Beware, token uses mappings present at match time. You can create token without any mappings added, define grammar that uses this token and then add mappings before text is actually matched against grammar. If you need tokens with different set of mapping in one grammar you can create and tokenize many HomoGlypher instances.

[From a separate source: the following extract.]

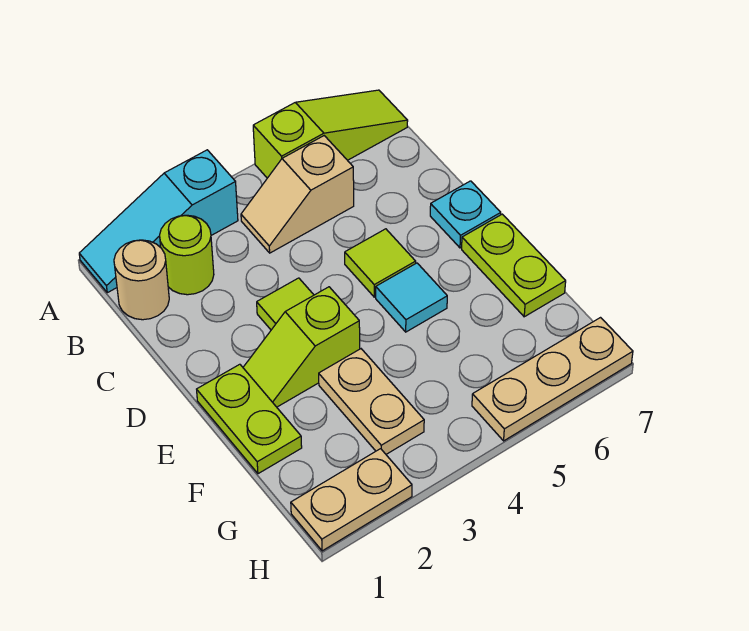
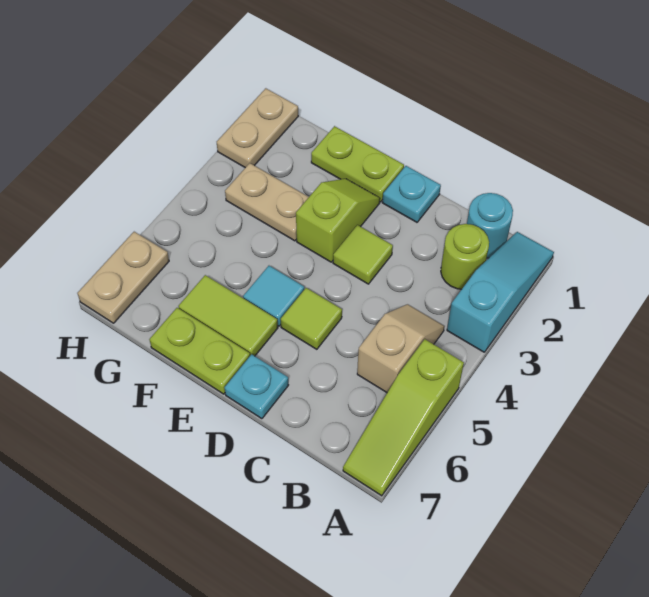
tan 1x1 round brick [114,240,169,320] -> cyan 1x1 round brick [467,193,513,258]
none -> cyan 1x1 plate [382,166,441,222]
none -> lime 1x2 tile [178,275,278,356]
tan 1x3 plate [472,318,633,441] -> tan 1x2 plate [77,232,169,323]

Regex::FuzzyToken module can be used to catch misspelled phrases. Homoglypher and FuzzyToken can coexist in single grammar:

say 'Suspicious!' if $email-text ~~ / [ <fuzzy: 'paypal'> | <&homoglyphy: 'paypal'> ] /;

Will catch both papyal (misspelled) and pαypαl (homoglyphed). And yes, you can throw nuke on phishers and catch misspells and homoglyphs at the same time:

say 'Suspicious!' if $email-text ~~ / <fuzzy: $hg.unwind('paypal')> /;

Will catch such sneaky phrases as pαpyαl.

randomize

Replace characters in text with homoglyphs with given probability.

my $hg = HomoGlypher.new;
$hg.add-mapping( %HomoGlypher::Mappings::flipped );

say $hg.randomize( 'DIRECTIONS & CAKE ARE A LIE', level => 100 );
⫏Iя∃C⟘IOИƧ ⅋ C∀K⧢ ∀Я∃ ∀ LI∃

Level can be given as percentage value from 1 to 100 (default 50). It decides if possible mapping should be used at given position. Do not confuse that with amount of replaced characters. For example you have mapping 'a' => [ 'α' ] and level set to 50%. Transforming barrrr will result with unmodified barrrr with 50% probability (at second position transformation was possible but not used) and modified bαrrrr with 50% probability (at second position transformation was possible and used). Each position is rolled individually against level. Each possible replacement glyph has equal chance to be picked.

Text::Homoglyph module does similar thing.